■ **Job**
Can you render every line of the listing below as a Markdown table with the columns Row and Listing line, numbering the rows in order, skipping blank lines, and leaving out the pictures?
─── Data supplied ───
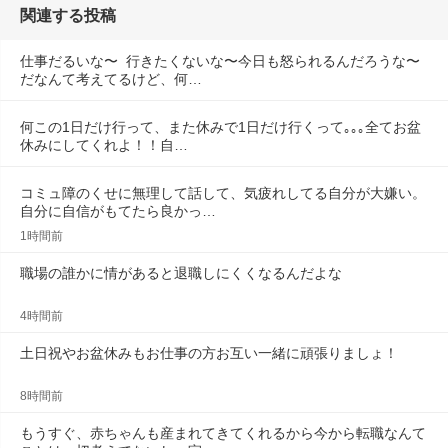
関連する投稿
仕事だるいな〜  行きたくないな〜今日も怒られるんだろうな〜
だなんて考えてるけど、何…
何この1日だけ行って、また休みで1日だけ行くって｡｡｡全てお盆
休みにしてくれよ！！自…
コミュ障のくせに無理して話して、気疲れしてる自分が大嫌い。
自分に自信がもてたら良かっ…
1時間前
職場の誰かに情があると退職しにくくなるんだよな
4時間前
土日祝やお盆休みもお仕事の方お互い一緒に頑張りましょ！
8時間前
もうすぐ、赤ちゃんも産まれてきてくれるから今から転職なんて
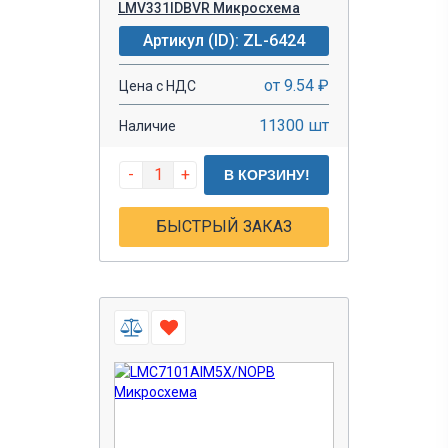
LMV331IDBVR Микросхема
Артикул (ID): ZL-6424
от 9.54 ₽
Цена с НДС
11300 шт
Наличие
-
+
В КОРЗИНУ!
БЫСТРЫЙ ЗАКАЗ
───
■ **Reply to the exercise**
| Row | Listing line |
|---|---|
| 1 | 関連する投稿 |
| 2 | 仕事だるいな〜  行きたくないな〜今日も怒られるんだろうな〜 |
| 3 | だなんて考えてるけど、何… |
| 4 | 何この1日だけ行って、また休みで1日だけ行くって｡｡｡全てお盆 |
| 5 | 休みにしてくれよ！！自… |
| 6 | コミュ障のくせに無理して話して、気疲れしてる自分が大嫌い。 |
| 7 | 自分に自信がもてたら良かっ… |
| 8 | 1時間前 |
| 9 | 職場の誰かに情があると退職しにくくなるんだよな |
| 10 | 4時間前 |
| 11 | 土日祝やお盆休みもお仕事の方お互い一緒に頑張りましょ！ |
| 12 | 8時間前 |
| 13 | もうすぐ、赤ちゃんも産まれてきてくれるから今から転職なんて |
| 14 | LMV331IDBVR Микросхема |
| 15 | Артикул (ID): ZL-6424 |
| 16 | от 9.54 ₽ |
| 17 | Цена с НДС |
| 18 | 11300 шт |
| 19 | Наличие |
| 20 | - |
| 21 | + |
| 22 | В КОРЗИНУ! |
| 23 | БЫСТРЫЙ ЗАКАЗ |